Quattro volti sotto la Croce a Ospitaletto
Come ogni anno, in accompagnamento alla Pasqua, la parrocchia di San Giacomo Maggiore a Ospitaletto propone gli appuntamenti con le elevazioni spirituali, dalle 20.30 alle 21.30. “Quattro volti sotto la Croce” è il tema che farà da filo conduttore alle altrettante riflessioni, alternando letture, musica, testimonianze e preghiera. I testi teatrali che introdurranno i vari personaggi della Passione sono curati dalla regista Maria Rita Simone e dai giovani del Dams dell’Università Cattolica di Brescia.
Alcune donne stavano a osservare da lontano: Maria di Magdala, Maria madre di Giacomo il minore e di Joses, e Salome, che lo seguivano e servivano quando era ancora in Galilea, e molte altre che erano salite con lui a Gerusalemme (Mc15). Maria Maddalena segue Gesù fino all'ultimo, proprio per questo avrà il privilegio di essere la prima persona a cui Gesù appare dopo la risurrezione. La sua figura è affidata – martedì 24 febbraio - a Suor Rosalina Ravasio, una figura riconosciuta nel panorama dell'accoglienza, della solidarietà e della testimonianza cristiana in Italia, Fondatrice e anima della Comunità Shalom di Palazzolo sull'Oglio, il suo nome è legato al doppio filo alla lotta contro le dipendenze e l'assistenza ai giovani in difficoltà, alla promozione di uno stile di vita basato sui valori del Vangelo, della fraternità e della rinascita personale.

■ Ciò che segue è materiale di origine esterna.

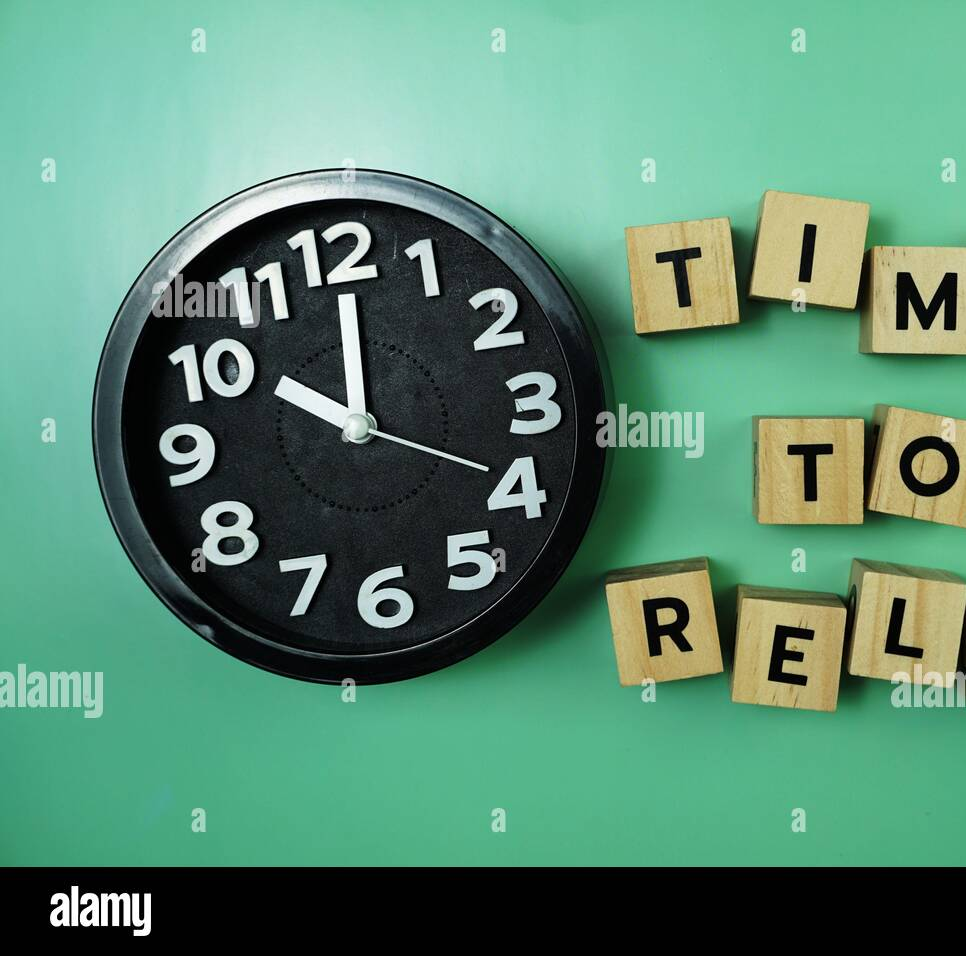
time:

Allora costrinsero un tale che passava, un certo certo Simone di Cirene che veniva dalla campagna, padre di Alessandro e Rufo, a portare la croce. Condussero dunque Gesù al luogo del Golgota che signífica luogo del cranio. Il Cireneo è obbligato a portare la croce, eppure è diventato il simbolo della compassione, della solidarietà e della condivisione a tal punto che dire cireneo equivale a dire persona buona e solidale, capace di farsi carico del dolore altrui e di alleviarlo La sua figura è affidata – martedì 3 marzo - a don Gianluca Mangeri, cappellano presso l'Istituto Ospedaliero Fondazione Poliambulanza. Laureato in medicina e specialista in oncologia, poi diventato sacerdote, don Gianluca Mangeri è autore di "Pellegrino in corsia. A tu per tu con la Speranza" e di "Angeli sul mio cammino".

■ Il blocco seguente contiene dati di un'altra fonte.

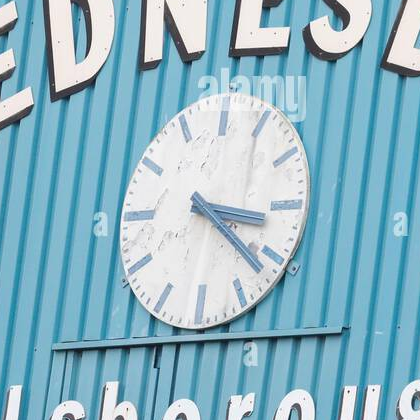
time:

Ponzio Pilato fu il 5° Prefetto della prefettura di Giudea, in carica tra gli anni 26 e 36; è noto per il ruolo che svolse nella passione di Gesù, secondo quanto testimoniano i Vangeli. Giudice del processo di Gesù, ne ordinò la flagellazione e la crocifissione. E’ l’unico nome, il suo, che viene ricordato nel Credo recitato ogni Domenica in chiesa. Il gesto che ne esprime la personalità è il suo lavarsene le mani. La figura di Pilato è affidata – martedì 10 marzo – a Luciano Eusebi, illustre giurista italiano e Professore Ordinario di Diritto Penale presso l'Università Cattolica del Sacro Cuore di Milano, riconosciuto come uno dei principali teorici della giustizia riparativa in Italia, sostenendo un modello di giustizia che superi la logica ritorsiva della pena (la "bilancia"), a favore di progetti costruttivi e di recupero.

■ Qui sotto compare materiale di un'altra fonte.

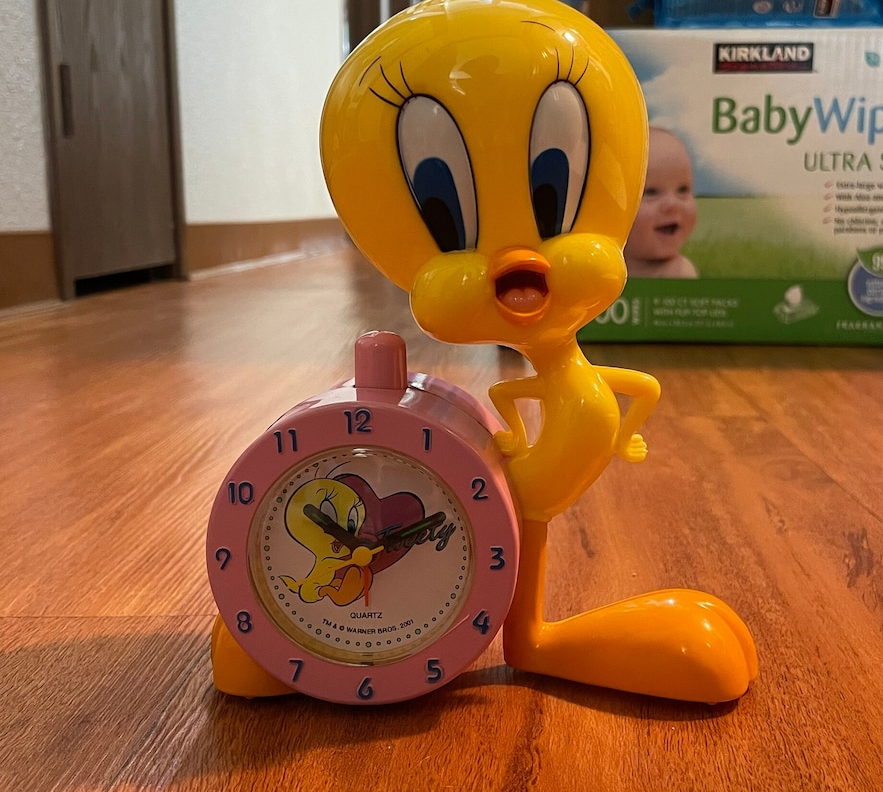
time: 10:11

Pietro giura fedeltà a Gesù fino alla morte ma, messo alla prova, rinnega per tre volte il Maestro. Gesù lo guarda. Egli "uscito fuori, pianse amaramente". Presunzione e buone intenzioni non contano: conta la capacità di pregare e vegliare con Gesù, ma Pietro dorme, Pietro fallisce, il Signore però non se la prende e una volta risorto lo metterà a capo della sua Chiesa. La sua figura sarà affrontata – martedì 17 marzo – da Graziano Tarantini, Avvocato cassazionista, esperto di diritto finanziario e commerciale. È presidente di Banca Akros e della Fondazione San Benedetto. Ha insegnato Corporate governance alla facoltà di Scienze bancarie, finanziarie e assicurative dell'università Cattolica del Sacro Cuore di Milano e Corporate e investment banking alla facoltà di Economia all’Università degli Studi di Bologna. E’ stato presidente del Consiglio di gestione e del Consiglio di Sorveglianza di A2A, commissario della Fondazione Cariplo, vicepresidente della Banca popolare di Milano e rappresentante della Santa Sede preso l’Organizzazione mondiale del commercio (WTO).
Anche quest'anno il Corpo bandistico di Ospitaletto offrirà l'accompagnamento musicale con quartetti di sax, clarinetti, flauti e legni. I musicisti saranno guidati dal maestro Luigi Duina (Tutte le meditazioni si terranno nella chiesa parrocchiale).